Because of the key/data pairing used for DB databases, they are sometimes thought of as a two-column table. However, data (and sometimes keys, depending on the access method) can hold arbitrarily complex data. Frequently, C structures and other such mechanisms are stored in the record. This effectively turns a 2-column table into a table with n columns, where n-1 of those columns are provided by the structure's fields.


Note that a DB database is very much like a table in a relational database system in that most DB applications use more than one database (just as most relational databases use more than one table).


Unlike relational systems, however, a DB database contains a single collection of records organized according to a given access method (BTree, Queue, Hash, and so forth). In a relational database system, the underlying access method is generally hidden from you.


In any case, frequently DB applications are designed so that a single database stores a specific type of data (just as in a relational database system, a single table holds entries containing a specific set of fields). Because most applications are required to manage multiple kinds of data, a DB application will often use multiple databases.


For example, consider an accounting application. This kind of an application may manage data based on bank accounts, checking accounts, stocks, bonds, loans, and so forth. An accounting application will also have to manage information about people, banking institutions, customer accounts, and so on. In a traditional relational database, all of these different kinds of information would be stored and managed using a (probably very) complex series of tables. In a DB application, all of this information would instead be divided out and managed using multiple databases.


DB applications can efficiently use multiple databases using an optional mechanism called an environment. For more information, see Environments.


You interact with most DB APIs using special structures that contain pointers to functions. These callbacks are called methods because they look so much like a method on a C++ class. The variable that you use to access these methods is often referred to as a handle. For example, to use a database you will obtain a handle to that database.


Retrieving a record from a database is sometimes called getting the record because the method that you use to retrieve the records is called get(). Similarly, storing database records is sometimes called putting the record because you use the put() method to do this.
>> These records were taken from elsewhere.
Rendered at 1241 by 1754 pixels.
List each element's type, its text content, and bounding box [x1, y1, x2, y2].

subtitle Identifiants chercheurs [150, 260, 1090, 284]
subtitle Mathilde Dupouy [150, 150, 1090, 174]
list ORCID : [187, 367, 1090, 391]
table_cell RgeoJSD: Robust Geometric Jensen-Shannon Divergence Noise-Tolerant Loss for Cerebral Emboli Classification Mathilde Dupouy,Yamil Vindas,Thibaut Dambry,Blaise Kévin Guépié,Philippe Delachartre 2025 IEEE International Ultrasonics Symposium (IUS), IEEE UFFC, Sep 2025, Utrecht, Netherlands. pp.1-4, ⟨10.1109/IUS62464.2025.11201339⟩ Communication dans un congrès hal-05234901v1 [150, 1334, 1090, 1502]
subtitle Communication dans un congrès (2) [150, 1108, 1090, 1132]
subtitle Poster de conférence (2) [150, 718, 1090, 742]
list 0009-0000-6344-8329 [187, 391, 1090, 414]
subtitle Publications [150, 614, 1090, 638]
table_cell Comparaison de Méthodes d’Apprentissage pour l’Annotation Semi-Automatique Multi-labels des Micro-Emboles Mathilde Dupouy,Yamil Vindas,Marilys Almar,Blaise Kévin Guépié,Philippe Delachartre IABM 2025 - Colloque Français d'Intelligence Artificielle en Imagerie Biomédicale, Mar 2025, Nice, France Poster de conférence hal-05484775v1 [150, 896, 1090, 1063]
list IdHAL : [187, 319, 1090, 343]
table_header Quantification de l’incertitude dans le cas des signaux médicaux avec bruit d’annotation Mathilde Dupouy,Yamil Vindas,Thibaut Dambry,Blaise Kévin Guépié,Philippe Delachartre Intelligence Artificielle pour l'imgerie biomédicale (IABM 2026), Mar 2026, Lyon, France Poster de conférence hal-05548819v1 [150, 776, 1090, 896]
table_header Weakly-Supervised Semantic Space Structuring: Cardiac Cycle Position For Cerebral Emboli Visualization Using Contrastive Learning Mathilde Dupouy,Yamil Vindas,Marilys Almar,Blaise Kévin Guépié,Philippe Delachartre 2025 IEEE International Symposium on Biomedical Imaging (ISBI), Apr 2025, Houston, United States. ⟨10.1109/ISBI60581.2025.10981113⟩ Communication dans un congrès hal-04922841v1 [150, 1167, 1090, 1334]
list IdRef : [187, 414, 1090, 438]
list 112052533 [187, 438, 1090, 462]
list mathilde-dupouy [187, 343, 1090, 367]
When you store, or put, a record to a database using its handle, the record is stored according to whatever sort order is in use by the database. Sorting is mostly performed based on the key, but sometimes the data is considered too. If you put a record using a key that already exists in the database, then the existing record is replaced with the new data. However, if the database supports duplicate records (that is, records with identical keys but different data), then that new record is stored as a duplicate record and any existing records are not overwritten.


If a database supports duplicate records, then you can use a database handle to retrieve only the first record in a set of duplicate records.


In addition to using a database handle, you can also read and write data using a special mechanism called a cursor. Cursors are essentially iterators that you can use to walk over the records in a database. You can use cursors to iterate over a database from the first record to the last, and from the last to the first. You can also use cursors to seek to a record. In the event that a database supports duplicate records, cursors are the only way you can access all the records in a set of duplicates.


Finally, DB provides a special kind of a database called a secondary database. Secondary databases serve as an index into normal databases (called primary database to distinguish them from secondaries). Secondary databases are interesting because DB records can hold complex data types, but seeking to a given record is performed only based on that record's key. If you wanted to be able to seek to a record based on some piece of information that is not the key, then you enable this through the use of secondary databases.